Predictive value of acute neuroplastic response to rTMS in treatment outcome in depression: A concurrent TMS-fMRI trial
The study objective was to investigate the predictive value of functional connectivity changes induced by acute repetitive transcranial magnetic stimulation (rTMS) for clinical response in treatment-resistant depression.

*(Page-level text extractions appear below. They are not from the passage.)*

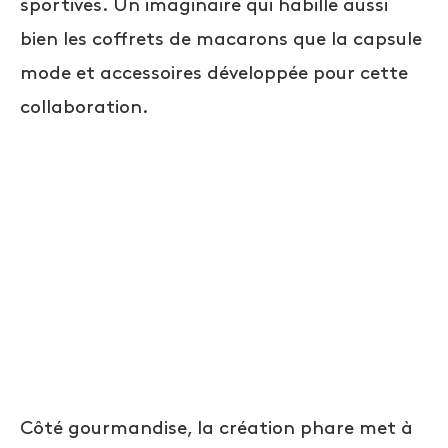
sportives. Un imaginaire qui habille aussi
bien les coffrets de macarons que la capsule
mode et accessoires développée pour cette
collaboration.
Côté gourmandise, la création phare met à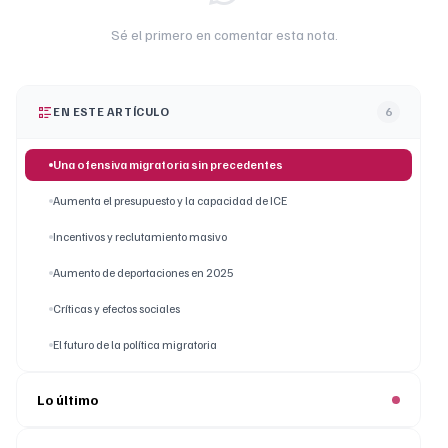
Sé el primero en comentar esta nota.
EN ESTE ARTÍCULO
6
Una ofensiva migratoria sin precedentes
Aumenta el presupuesto y la capacidad de ICE
Incentivos y reclutamiento masivo
Aumento de deportaciones en 2025
Críticas y efectos sociales
El futuro de la política migratoria
Lo último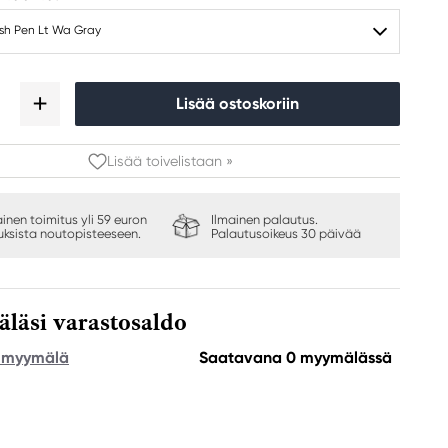
ush Pen Lt Wa Gray
Lisää ostoskoriin
Lisää toivelistaan »
ainen toimitus yli 59 euron
Ilmainen palautus.
auksista noutopisteeseen.
Palautusoikeus 30 päivää
äsi varastosaldo
e myymälä
Saatavana 0 myymälässä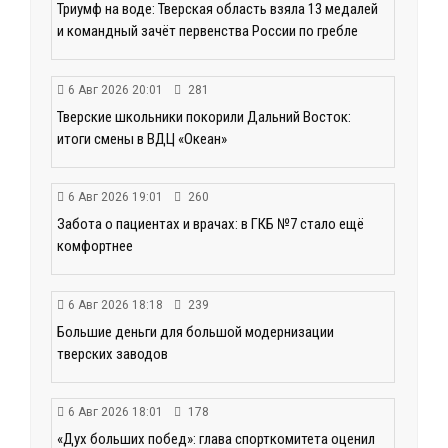
Триумф на воде: Тверская область взяла 13 медалей
и командный зачёт первенства России по гребле
6 Авг 2026 20:01
281
Тверские школьники покорили Дальний Восток:
итоги смены в ВДЦ «Океан»
6 Авг 2026 19:01
260
Забота о пациентах и врачах: в ГКБ №7 стало ещё
комфортнее
6 Авг 2026 18:18
239
Большие деньги для большой модернизации
тверских заводов
6 Авг 2026 18:01
178
«Дух больших побед»: глава спорткомитета оценил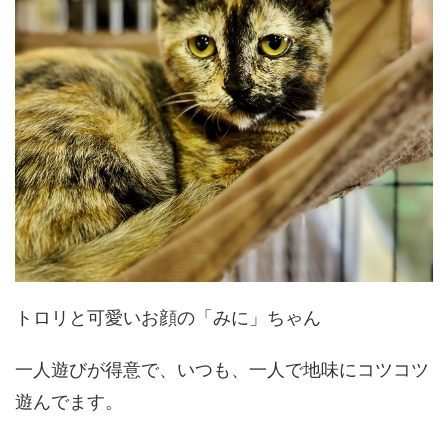
トロリと可愛いお顔の「みに」ちゃん
一人遊びが得意で、いつも、一人で地味にコツコツ
遊んでます。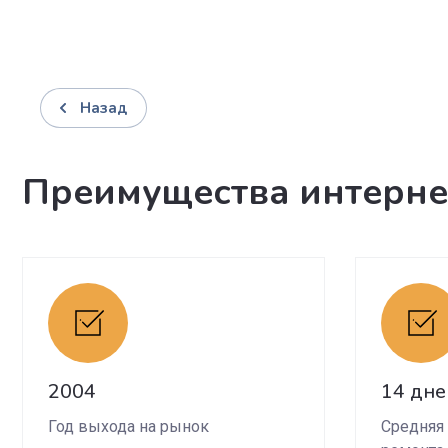
Назад
Преимущества интерне
2004
14 дне
Год выхода на рынок
Средняя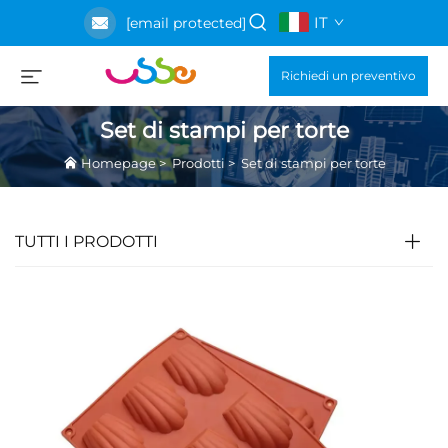
IT
[email protected]
Richiedi un preventivo
Set di stampi per torte
Homepage
>
Prodotti
>
Set di stampi per torte
TUTTI I PRODOTTI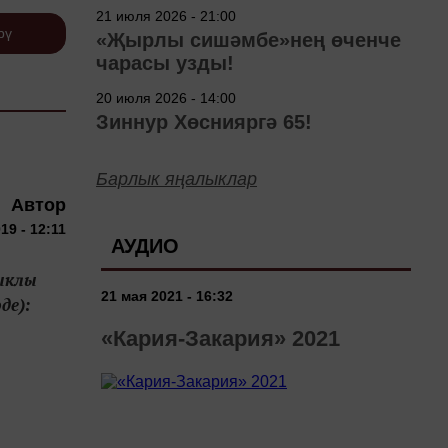
төшерелә!
21 июля 2026 - 21:00
рү
«Җырлы сишәмбе»нең өченче
чарасы узды!
20 июля 2026 - 14:00
Зиннур Хөснияргә 65!
Барлык яңалыклар
Автор
19 - 12:11
АУДИО
ыклы
21 мая 2021 - 16:32
де):
«Кария-Закария» 2021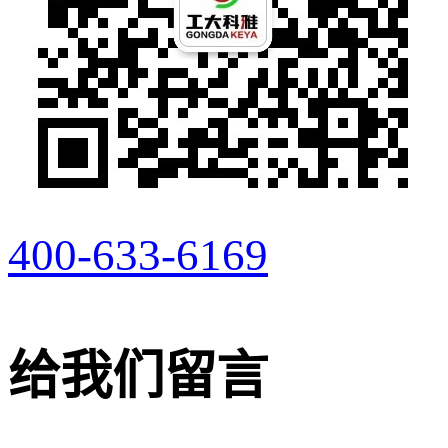
400-633-6169
给我们留言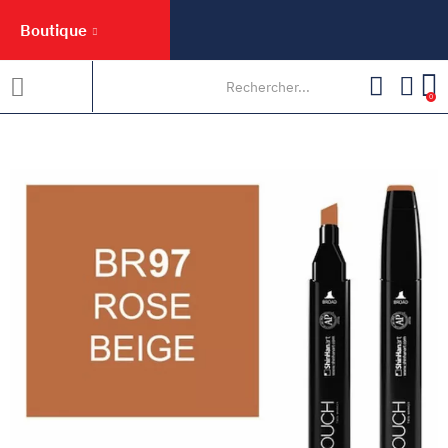
Boutique
0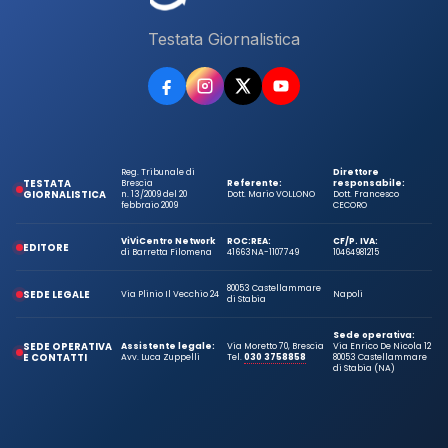
Testata Giornalistica
Reg. Tribunale di
Direttore
TESTATA
Brescia
Referente:
responsabile:
GIORNALISTICA
n. 13/2009 del 20
Dott. Mario VOLLONO
Dott. Francesco
febbraio 2009
CECORO
ViViCentro Network
ROC:
REA:
CF/P. IVA:
EDITORE
di Barretta Filomena
41663
NA-1107749
10464981215
80053 Castellammare
SEDE LEGALE
Via Plinio Il Vecchio 24
Napoli
di Stabia
Sede operativa:
SEDE OPERATIVA
Assistente legale:
Via Moretto 70, Brescia
Via Enrico De Nicola 12
E CONTATTI
Avv. Luca Zuppelli
Tel.
030 3758858
80053 Castellammare
di Stabia (NA)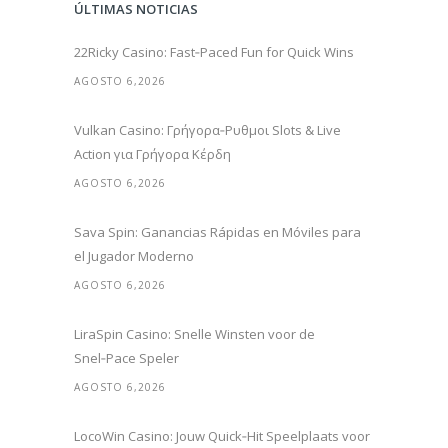
ÚLTIMAS NOTICIAS
22Ricky Casino: Fast‑Paced Fun for Quick Wins
AGOSTO 6,2026
Vulkan Casino: Γρήγορα‑Ρυθμοι Slots & Live
Action για Γρήγορα Κέρδη
AGOSTO 6,2026
Sava Spin: Ganancias Rápidas en Móviles para
el Jugador Moderno
AGOSTO 6,2026
LiraSpin Casino: Snelle Winsten voor de
Snel‑Pace Speler
AGOSTO 6,2026
LocoWin Casino: Jouw Quick‑Hit Speelplaats voor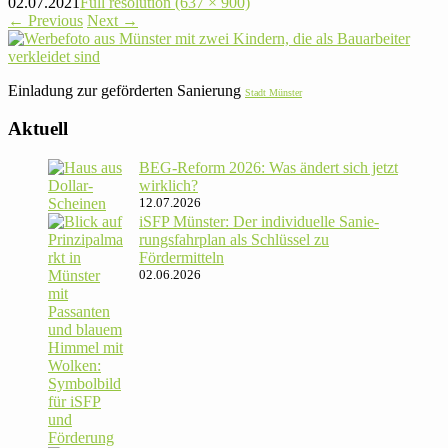
02.07.2021
Full resolution (637 × 900)
←
Previous
Next
→
Ein­la­dung zur geför­derten Sanie­rung
Stadt Münster
Aktuell
BEG-Reform 2026: Was ändert sich jetzt
wirklich?
12.07.2026
iSFP Münster: Der indi­vi­du­elle Sanie­
rungs­fahr­plan als Schlüssel zu
Fördermitteln
02.06.2026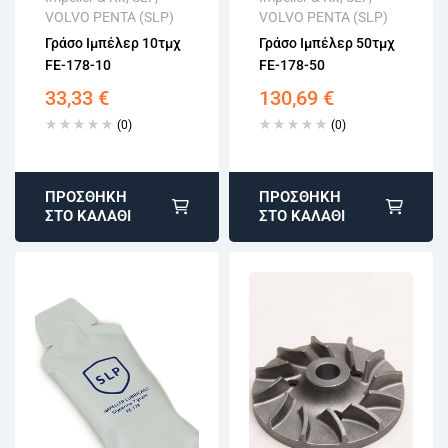
VOLVO PENTA (SLP)
VOLVO PENTA (SLP)
Άμεση αποστολή
Άμεση αποστολή
Γράσο Ιμπέλερ 10τμχ
Γράσο Ιμπέλερ 50τμχ
Επιστροφή εντός
Επιστροφή εντός
FE-178-10
FE-178-50
15 εργάσιμων
15 εργάσιμων
Αγορά χωρίς
Αγορά χωρίς
33,33
€
130,69
€
εγγραφή
εγγραφή
(0)
(0)
ΠΡΟΣΘΉΚΗ
ΠΡΟΣΘΉΚΗ
ΣΤΟ ΚΑΛΆΘΙ
ΣΤΟ ΚΑΛΆΘΙ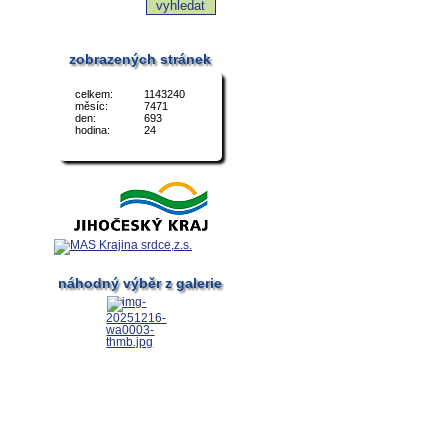
zobrazených stránek
celkem:
1143240
měsíc:
7471
den:
693
hodina:
24
náhodný výběr z galerie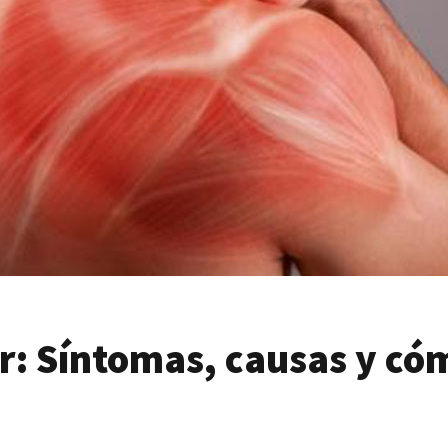
r: Síntomas, causas y có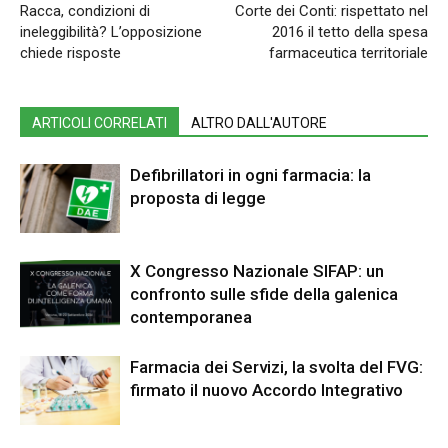
Racca, condizioni di
Corte dei Conti: rispettato nel
ineleggibilità? L’opposizione
2016 il tetto della spesa
chiede risposte
farmaceutica territoriale
ARTICOLI CORRELATI
ALTRO DALL'AUTORE
Defibrillatori in ogni farmacia: la
proposta di legge
X Congresso Nazionale SIFAP: un
confronto sulle sfide della galenica
contemporanea
Farmacia dei Servizi, la svolta del FVG:
firmato il nuovo Accordo Integrativo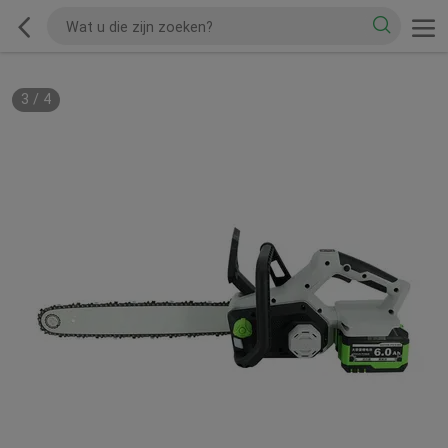
3
/
4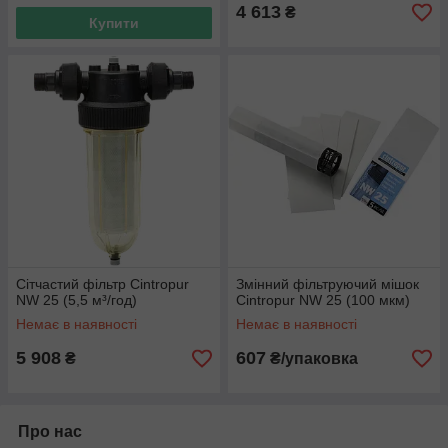
4 613
₴
Купити
Сітчастий фільтр Cintropur
Змінний фільтруючий мішок
NW 25 (5,5 м³/год)
Cintropur NW 25 (100 мкм)
Немає в наявності
Немає в наявності
5 908
607
₴
₴/упаковка
Про нас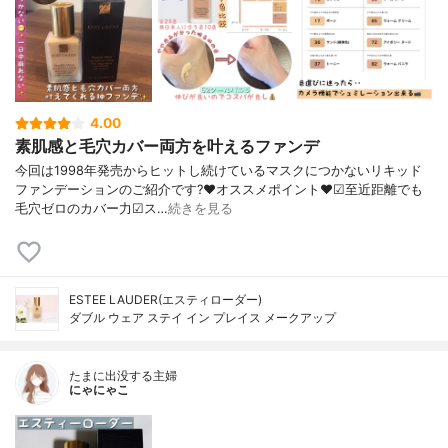
4.00
素肌感と毛穴カバー両方を叶えるファンデ
今回は1998年発売からヒットし続けているマスクにつかないリキッド
ファンデーションのご紹介です?❤︎オススメポイント❤︎☑︎至近距離でも
毛穴ゼロのカバー力☑︎ス…
続きを見る
ESTEE LAUDER(エスティローダー)
ダブル ウェア ステイ イン プレイス メークアップ
たまに出没する主婦
にゃにゃこ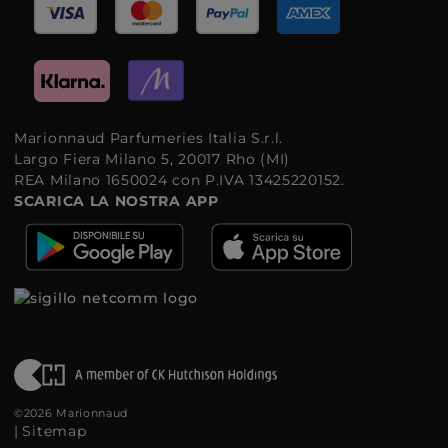
Marionnaud Parfumeries Italia S.r.l.
Largo Fiera Milano 5, 20017 Rho (MI)
REA Milano 1650024 con P.IVA 13425220152.
SCARICA LA NOSTRA APP
©2026 Marionnaud
|
Sitemap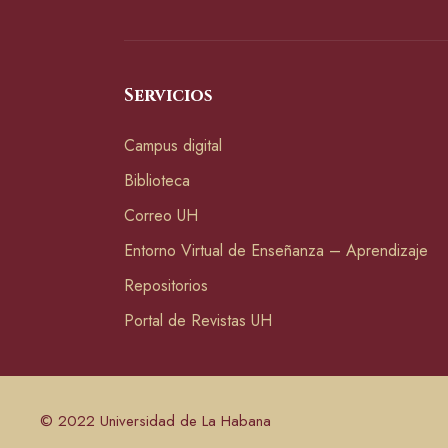
Servicios
Campus digital
Biblioteca
Correo UH
Entorno Virtual de Enseñanza – Aprendizaje
Repositorios
Portal de Revistas UH
© 2022 Universidad de La Habana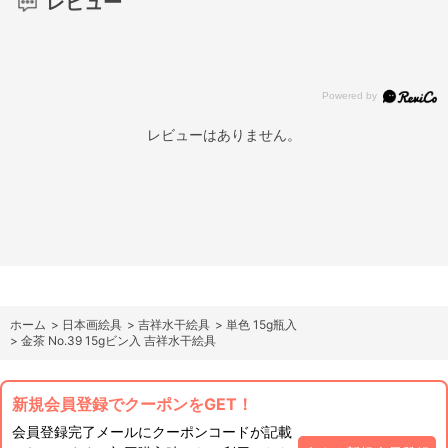
レビュー
レビューはありません。
ホーム
>
日本画絵具
>
吉祥水干絵具
>
単色 15g瓶入
>
金茶 No.39 15gビン入 吉祥水干絵具
新規会員登録でクーポンをGET！
会員登録完了メールにクーポンコードが記載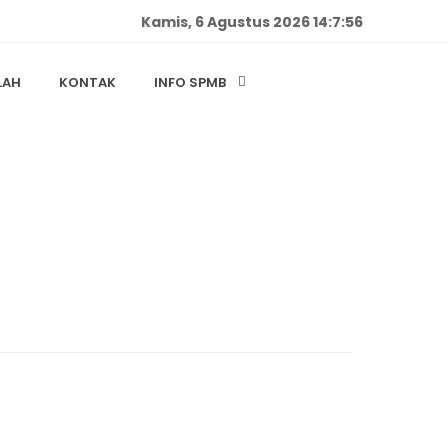
Kamis, 6 Agustus 2026 14:7:56
LAH
KONTAK
INFO SPMB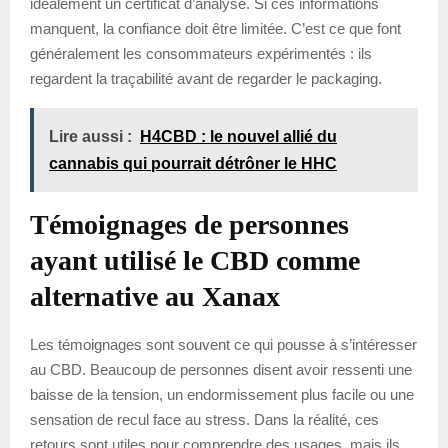
idéalement un certificat d’analyse. Si ces informations
manquent, la confiance doit être limitée. C’est ce que font
généralement les consommateurs expérimentés : ils
regardent la traçabilité avant de regarder le packaging.
Lire aussi :
H4CBD : le nouvel allié du
cannabis qui pourrait détrôner le HHC
Témoignages de personnes
ayant utilisé le CBD comme
alternative au Xanax
Les témoignages sont souvent ce qui pousse à s’intéresser
au CBD. Beaucoup de personnes disent avoir ressenti une
baisse de la tension, un endormissement plus facile ou une
sensation de recul face au stress. Dans la réalité, ces
retours sont utiles pour comprendre des usages, mais ils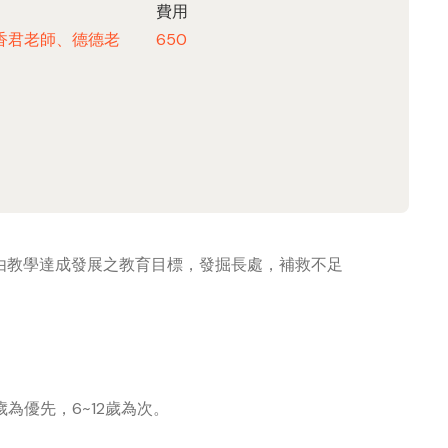
費用
香君老師、德德老
650
由教學達成發展之教育目標，發掘長處，補救不足
為優先，6~12歲為次。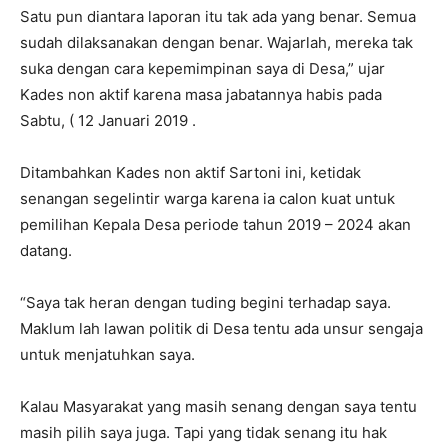
Satu pun diantara laporan itu tak ada yang benar. Semua
sudah dilaksanakan dengan benar. Wajarlah, mereka tak
suka dengan cara kepemimpinan saya di Desa,” ujar
Kades non aktif karena masa jabatannya habis pada
Sabtu, ( 12 Januari 2019 .
Ditambahkan Kades non aktif Sartoni ini, ketidak
senangan segelintir warga karena ia calon kuat untuk
pemilihan Kepala Desa periode tahun 2019 – 2024 akan
datang.
“Saya tak heran dengan tuding begini terhadap saya.
Maklum lah lawan politik di Desa tentu ada unsur sengaja
untuk menjatuhkan saya.
Kalau Masyarakat yang masih senang dengan saya tentu
masih pilih saya juga. Tapi yang tidak senang itu hak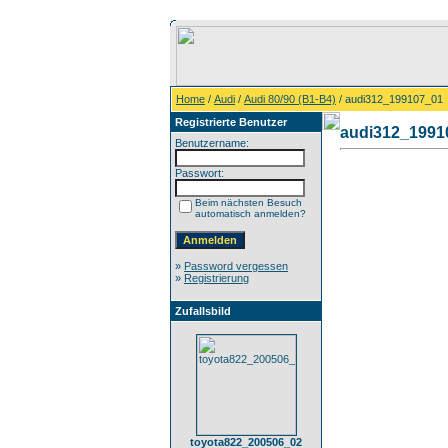
Home
/
Audi
/
Audi 80/90 (B1-B4)
/ audi312_199107_01
Registrierte Benutzer
audi312_1991
Benutzername:
Passwort:
Beim nächsten Besuch
automatisch anmelden?
»
Password vergessen
»
Registrierung
Zufallsbild
toyota822_200506_02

Cross-sectional changes in functional connectivity induced by a single concurrent rTMS-fMRI session were assessed in 38 outpatients with treatment-resistant depression (26 of them female; mean age, 41.87 years) who subsequently underwent a 4-week course of rTMS. rTMS was delivered at 1 Hz over the right dorsolateral prefrontal cortex. Acute rTMS-induced functional connectivity changes were computed and subjected to connectome-based predictive modeling to test their association with changes in score on the Montgomery-Åsberg Depression Rating Scale (MADRS) after rTMS treatment.
TMS-fMRI induced widespread, acute, and transient alterations in functional connectivity. The rTMS-induced connectivity changes predicted about 30% of the variance of improvement in the MADRS score. The most robust predictive associations involved connections between prefrontal regions and motor, parietal, and insular cortices and between bilateral regions of the thalamus.
Acute rTMS-induced connectivity changes in patients with treatment-resistant depression may index macro-level neuroplasticity, relevant to interindividual variability in rTMS treatment response. Large-scale network phenomena occurring during rTMS might be used to inform prospective clinical trials.